With all the above said, we have to be mindful of results from the lab versus real-life scenarios. Specifically, an increase in muscle mass will also see an increase in total body weight which will have a small increase in your total daily energy expenditure (TDEE). Because you weigh more, you will burn more calories moving around and doing daily tasks. Having more muscle will also mean being able to train with heavier loads, again increasing recovery demands and the calories needed to recover from this.
These real-world consequences mean that the increase in total daily energy expenditure is greater than 6 calories per pound, though probably still not as high as the oft-quoted 50-100 calories.
Your total daily energy expenditure is essentially your resting metabolic rate plus the energy requirement from your daily activity. TDEE is more important than resting metabolic rate as TDEE is what you will base your calorie intake on.
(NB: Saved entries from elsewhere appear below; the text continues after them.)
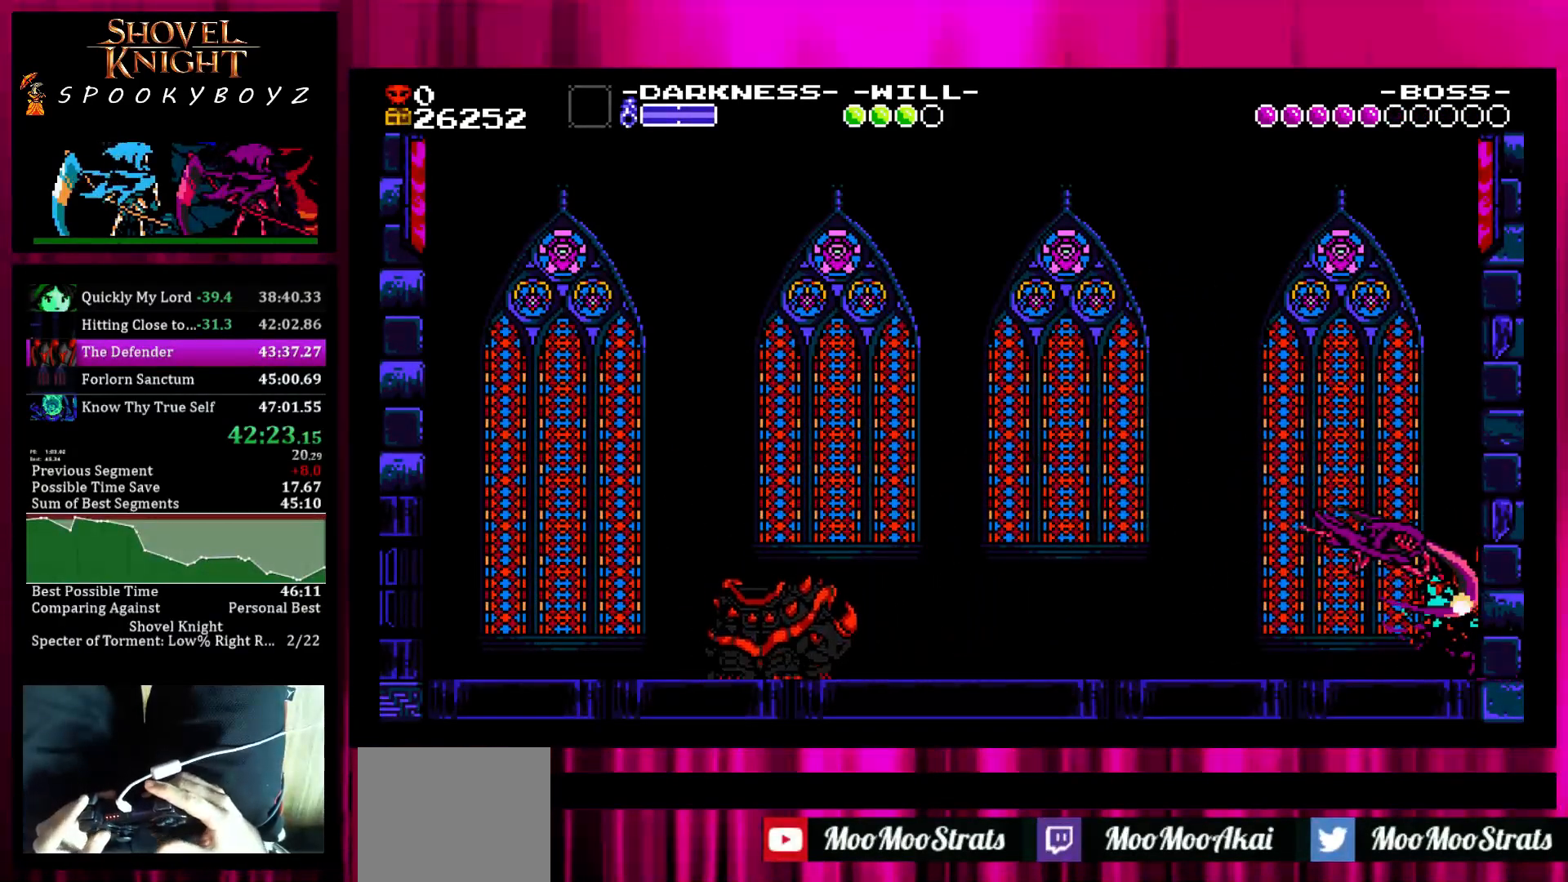
{"buttons": [], "left_stick": "center", "right_stick": "center", "events": [[17, "left_stick", "center"], [67, "TRIANGLE", "up"], [167, "left_stick", "left"], [417, "left_stick", "center"]]}
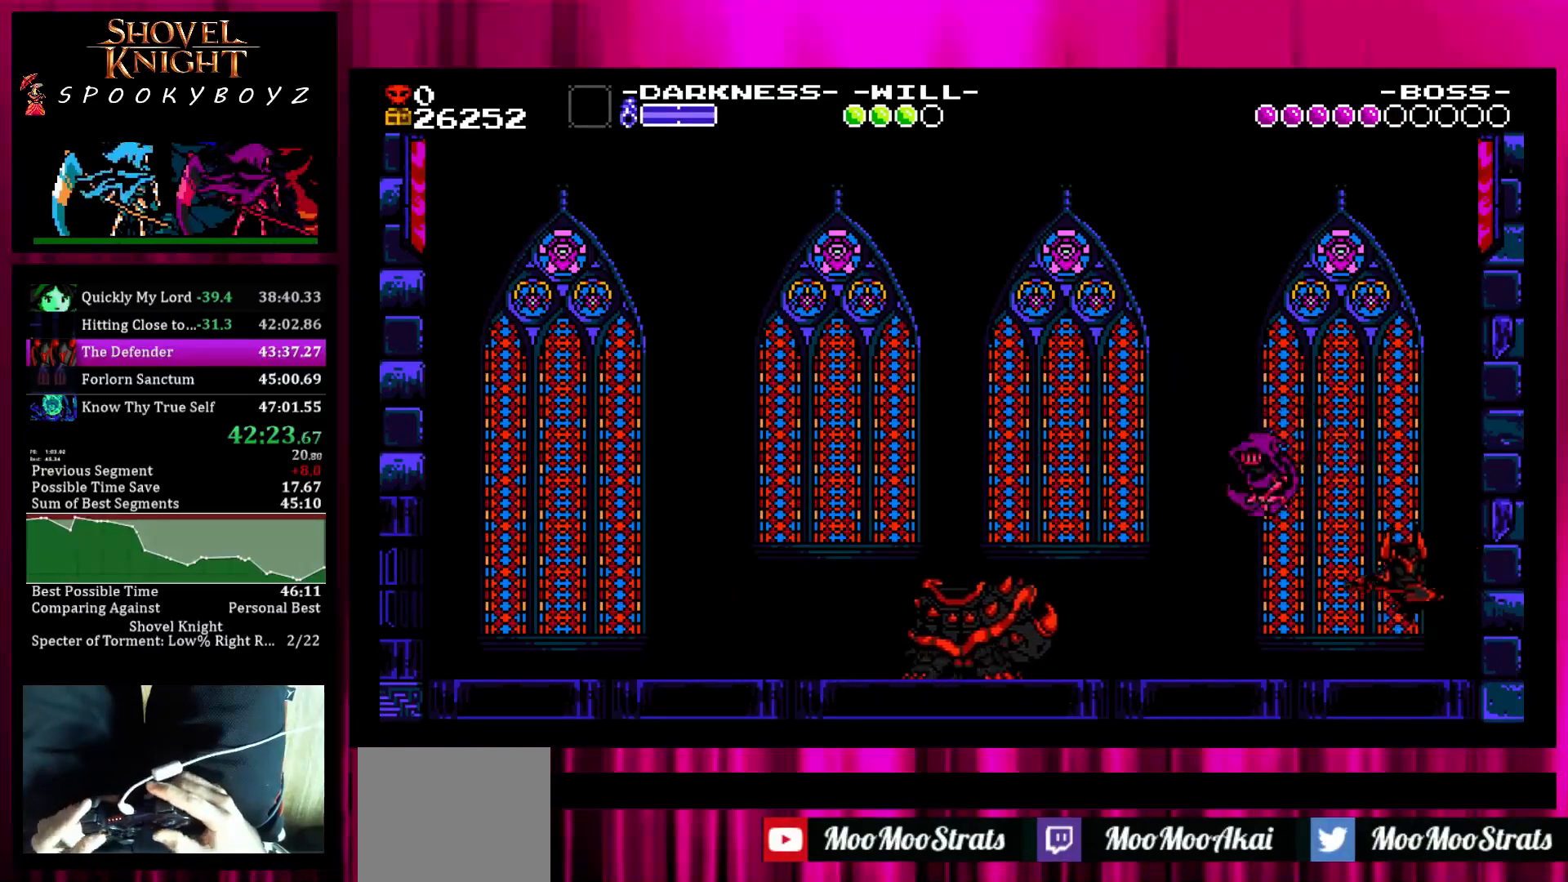
{"buttons": ["TRIANGLE"], "left_stick": "up-left", "right_stick": "center", "events": [[167, "left_stick", "right"], [267, "SQUARE", "down"], [367, "SQUARE", "up"], [483, "TRIANGLE", "down"], [483, "left_stick", "up-left"]]}
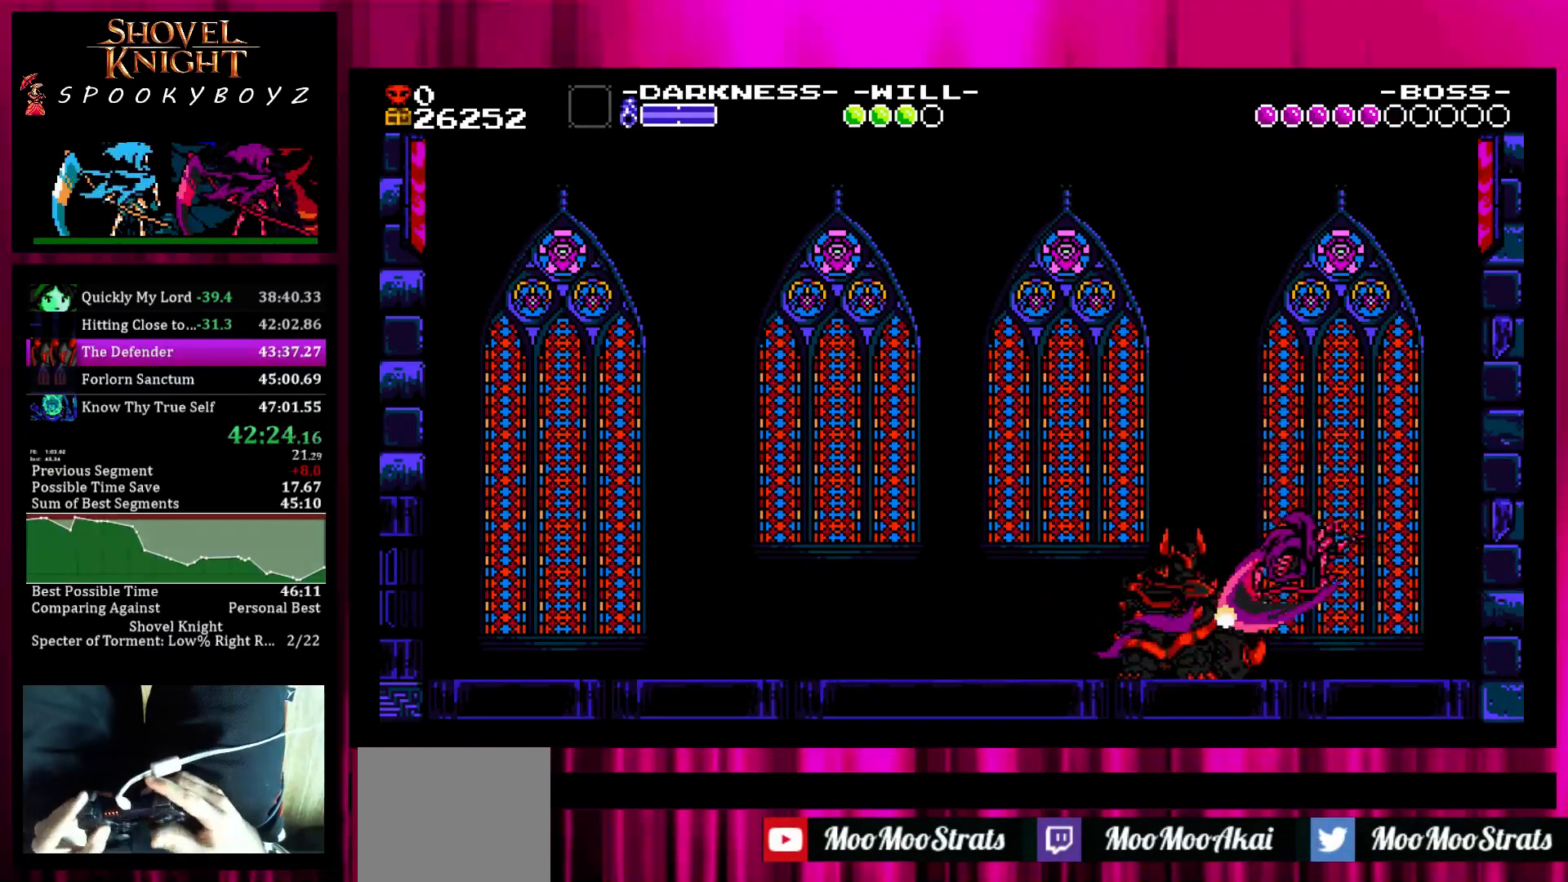
{"buttons": [], "left_stick": "up-left", "right_stick": "center", "events": [[33, "TRIANGLE", "up"]]}
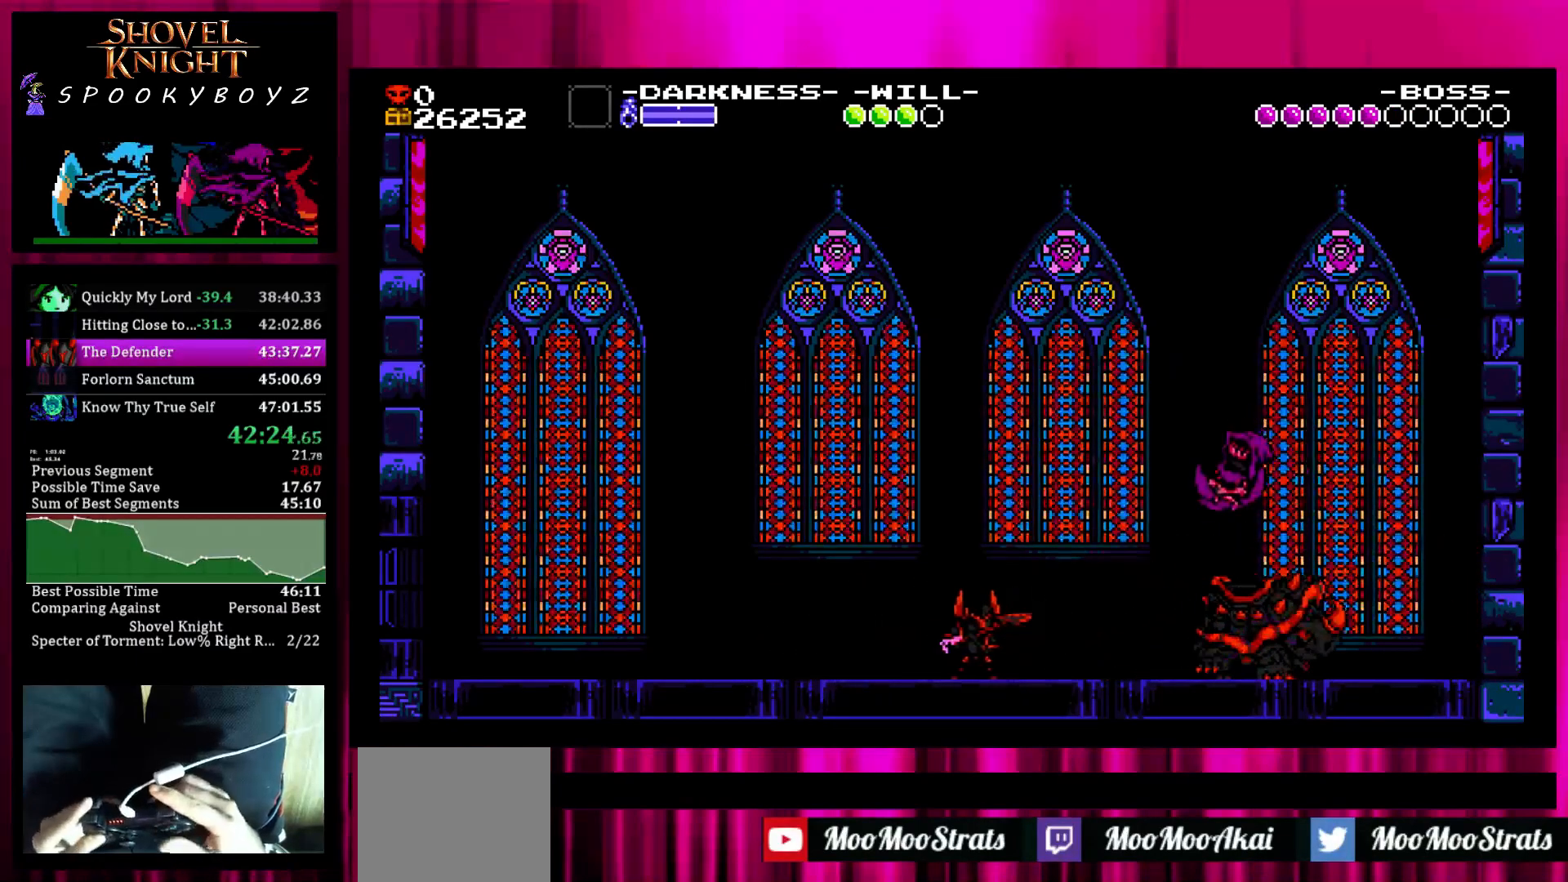
{"buttons": ["SQUARE", "TRIANGLE"], "left_stick": "up-left", "right_stick": "center", "events": [[83, "TRIANGLE", "down"], [133, "TRIANGLE", "up"], [183, "TRIANGLE", "down"], [283, "TRIANGLE", "up"], [383, "SQUARE", "down"], [483, "TRIANGLE", "down"]]}
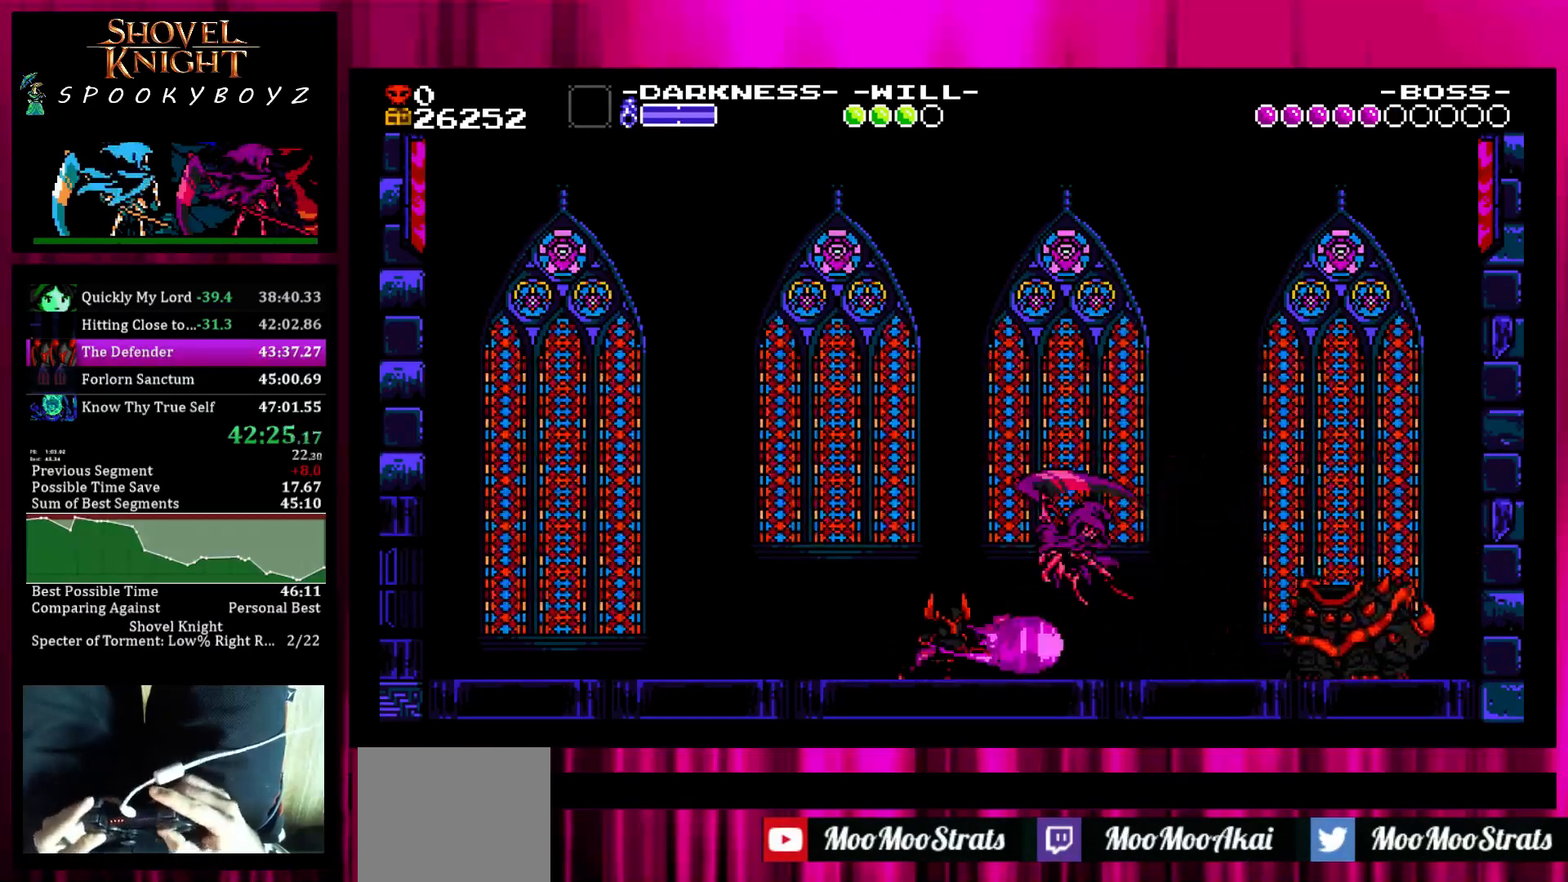
{"buttons": [], "left_stick": "up-left", "right_stick": "center", "events": [[83, "SQUARE", "up"], [133, "TRIANGLE", "up"], [200, "TRIANGLE", "down"], [283, "TRIANGLE", "up"], [333, "TRIANGLE", "down"], [483, "TRIANGLE", "up"]]}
For example, two people could have the same RMR of 1600 calories but their different levels of activity and exercise mean that one could have a TDEE of 2200 cals and the other person a TDEE of 2600 cals. This would mean they each have significantly different calorie requirements to maintain weight, lose fat or gain muscle.
Regardless of what muscle does in the battle against fat and in terms of RMR, it’s important to emphasise that gains in muscle mass and the resistance exercise performed to achieve those gains provide numerous unique benefits for both appearance and performance. What’s more, building muscle can increase bone density, improve posture/mobility and quality of life. At Bodyscan we are very much in favour of resistance training.
To conclude, although intensive resistance exercise with heavy weights can lead to an increase in the body’s metabolic rate within the hours or days post-workout, when at rest or outside of that window muscle tissue by itself contributes very little to the body’s resting metabolic rate.
This blog was updated with the three paragraphs in purple on 3rd June.